Some of our recent festival faves are back in cinemas
A bunch of the year’s best film fest titles are already back on the big screen, with more on the way over coming months…

Some of the big fests have been and gone for the year (not to overlook gems like next month’s Adelaide Film Festival). But some of the best of fests are already playing in cinemas around the country—or coming to them very soon. Here’s what to factor in, on a big screen near you in September and October.
Now playing
Writer-director-star Eva Victor explores how a woman is challenged by an abuse-of-power sexual assault, one that she manages through hidden coping mechanisms even as she outwardly flourishes in her career.
“Though I found it all a little bit too girl-who’s-going-to-be-ok-meme-esque at times, and not nearly as uproariously funny as some audiences, I appreciated Sorry, Baby’s hopeful and heartfelt approach and refusal to sensationalise its subject matter,” wrote Flicks’ Katie Parker.
Not Only Fred Dagg But Also John Clarke
Claimed on both sides of the Tasman, the late John Clarke found his way onto the TVs of households across Aotearoa as comic farmer Fred Dagg before decamping to Australia for a hugely successful and decades-long satirical partnership with Bryan Dawe. The pair’s work includes superb ahead-of-its-time mockumentary series The Games (watch this clip).

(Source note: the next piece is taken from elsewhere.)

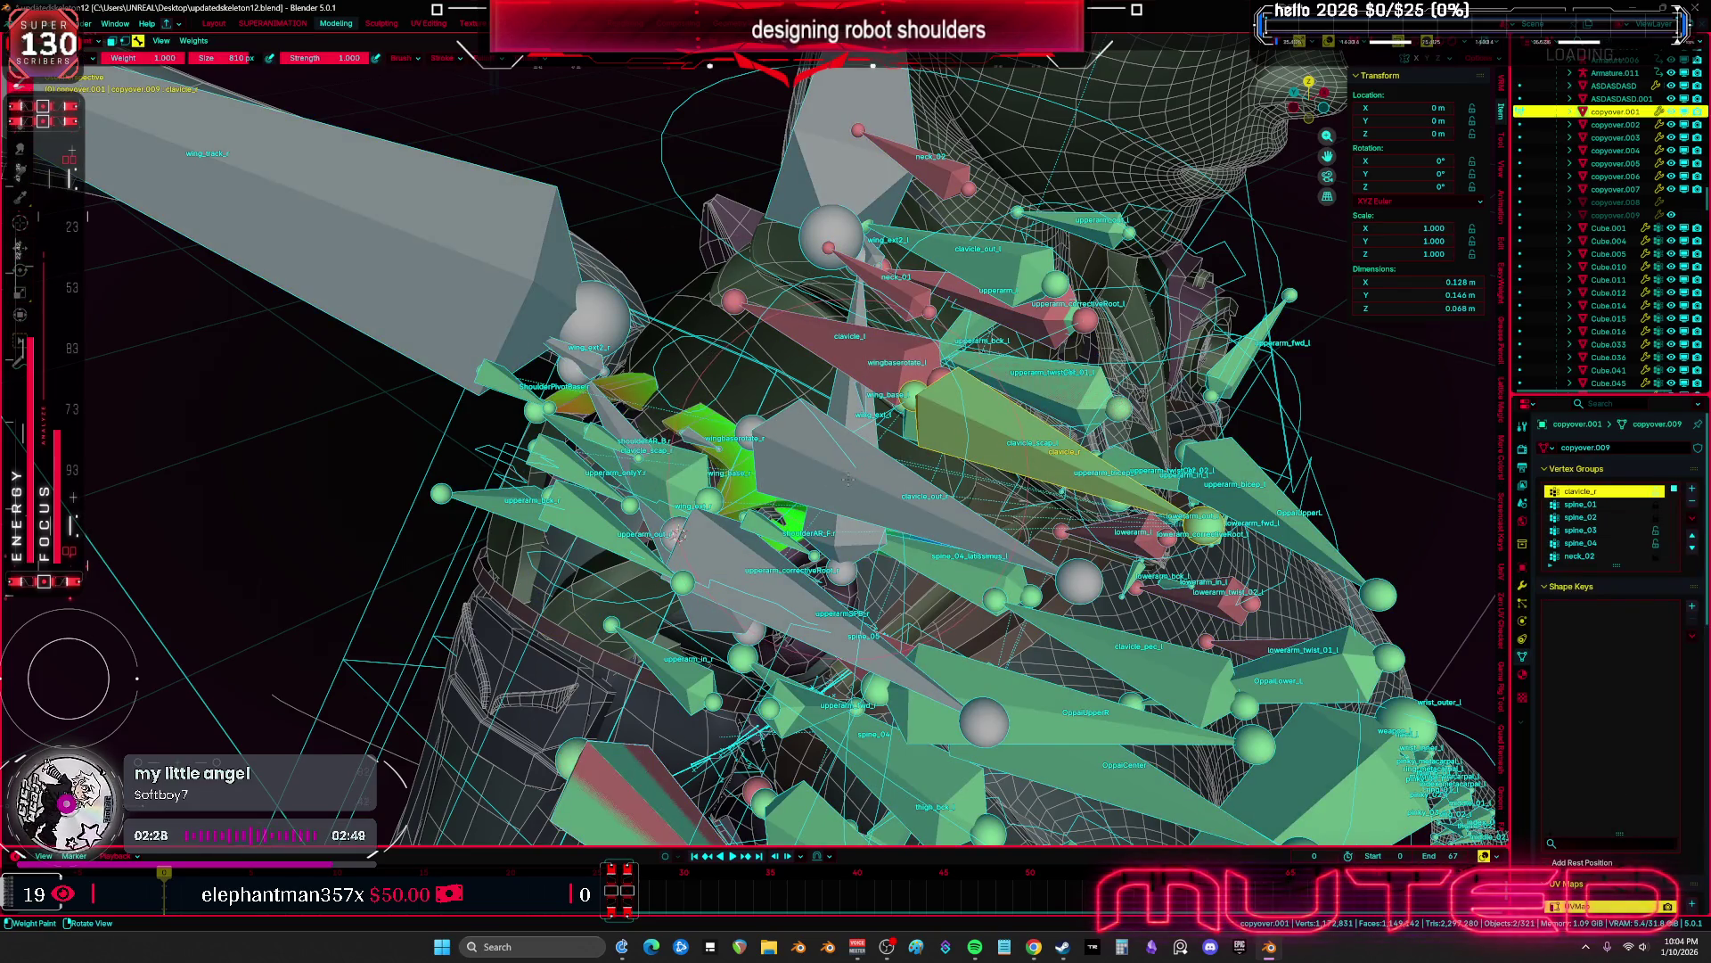
drag(848, 480, 927, 452)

In this new doco, John’s daughter Lorin gives her comic icon father the chance to tell his story in his own words, drawing on recorded conversations with (and archive footage of) one of the all-time greats—no matter whether you call him Aussie or Kiwi.
As COVID arrives in a small New Mexico town, its residents are glued to their phones and stuck in their own bubbles of belief. It’s against this backdrop that a feud between Joaquin Phoenix’s sheriff and Pedro Pascal’s mayor escalates, and Ari Aster again looks to literalise our fears.
“No viewpoint is spared being depicted as siloed here, and as this thing takes flight, the ways it departs from observable reality somehow capture something that resonates as even more real,” I commented.
Coming soon
Well, you can’t see everything at a film festival, and Splitsville eluded our NZIFF coverage—so consider us curious about this open relationship indie comedy (no, not that kind of curious). Among the cast: Dakota Johnson, Adria Arjona, Nicholas Braun and the film’s director and writers Michael Angelo Covino and Kyle Marvin.
An introverted space princess sets out to save her ex-girlfriend from Straight White Maliens in a crowd-pleasing animated comedy that’s been a hit on the festival circuit.
“Not only good for a laugh every ten seconds,” according to Matthew Crawley, “it’s also got ridiculously catchy tunes (it’s not a musical, don’t worry), plus the sexist, racist, homophobic, ableist, misogynist, impatient spaceship you didn’t know you needed in your life.”
Beloved filmmaker Kelly Reichardt serves up a tale of art crime and domestic tension in this ’70s-set slow-burner starring a fellow familiar festival face in Josh O’Connor.
“He plays the infuriatingly selfish art crim at the centre of Kelly Reichardt’s latest feature with a kind of dirtbag charm and innate hopelessness,” says Rachel Ashby: “He’s every guy you fancied at art school, but worse.”
At a support group for grieving siblings who’ve lost their twin (pretty niche), Roman (Dylan O’Brien) bonds with Dennis (James Sweeney, also the film’s writer-director)—but there’s more bubbling under the surface than much-needed emotional support…
“Narratively inventive with proper dramatic heft that fuels the abundance of cringe comedy, this would pair nicely with Andrew DeYoung’s Friendship for anyone daring a double feature on destructive clinginess,” challenges Liam Maguren.